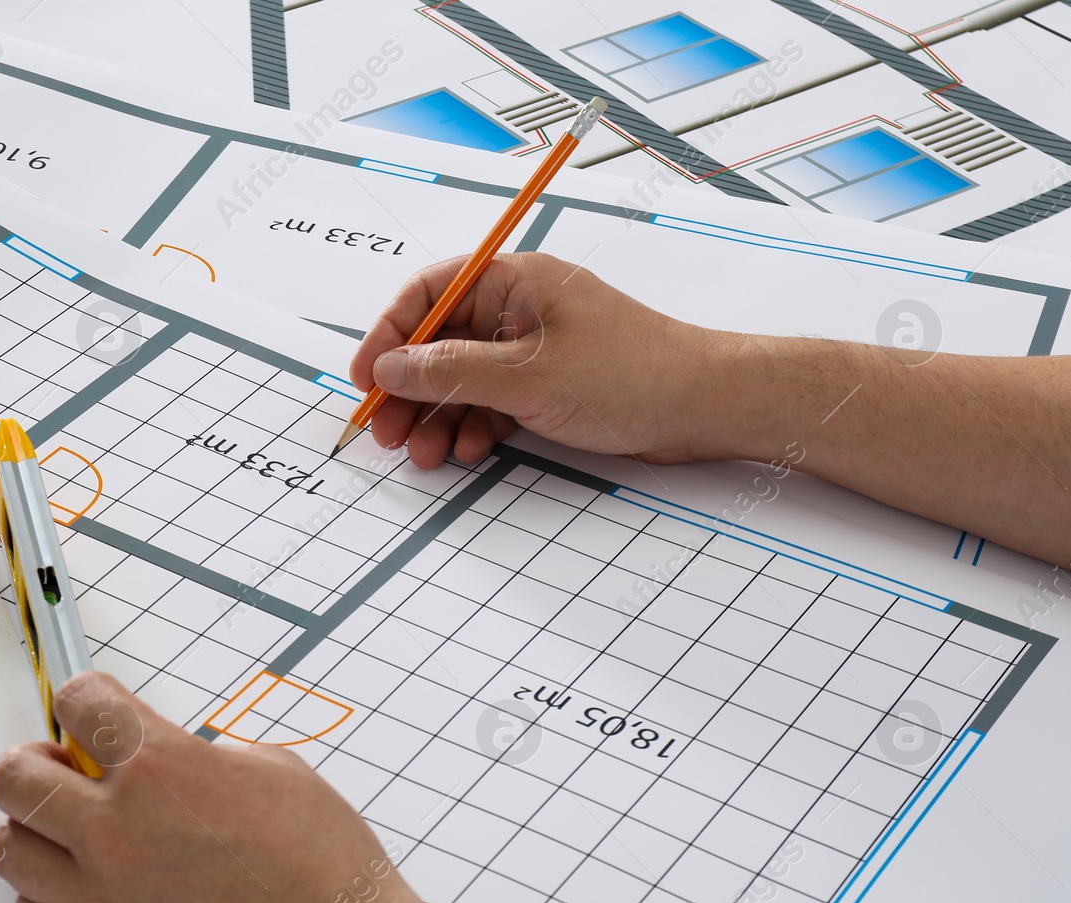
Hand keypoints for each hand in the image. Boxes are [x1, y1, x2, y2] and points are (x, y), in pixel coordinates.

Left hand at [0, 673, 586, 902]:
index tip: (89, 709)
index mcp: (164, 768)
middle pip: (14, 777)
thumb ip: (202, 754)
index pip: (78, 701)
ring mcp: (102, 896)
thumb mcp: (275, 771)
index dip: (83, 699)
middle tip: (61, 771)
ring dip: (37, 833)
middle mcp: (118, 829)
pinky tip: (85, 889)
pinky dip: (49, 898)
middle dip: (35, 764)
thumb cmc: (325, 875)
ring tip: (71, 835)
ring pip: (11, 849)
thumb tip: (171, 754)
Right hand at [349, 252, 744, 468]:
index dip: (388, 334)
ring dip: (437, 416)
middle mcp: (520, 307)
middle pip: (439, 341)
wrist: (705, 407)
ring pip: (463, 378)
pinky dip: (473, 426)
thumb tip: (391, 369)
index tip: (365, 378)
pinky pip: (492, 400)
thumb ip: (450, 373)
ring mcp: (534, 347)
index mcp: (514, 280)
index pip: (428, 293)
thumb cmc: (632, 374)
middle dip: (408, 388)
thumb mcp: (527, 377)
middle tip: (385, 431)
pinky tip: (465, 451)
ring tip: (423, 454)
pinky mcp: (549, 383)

Required work:
Copy out the lines of the records above in which the string "thumb" appears.

The answer:
thumb ip: (202, 754)
thumb mcp: (275, 771)
thumb cmc: (325, 875)
thumb tip: (171, 754)
thumb tip: (391, 369)
thumb ip: (450, 373)
thumb cmc: (632, 374)
thumb mcp: (527, 377)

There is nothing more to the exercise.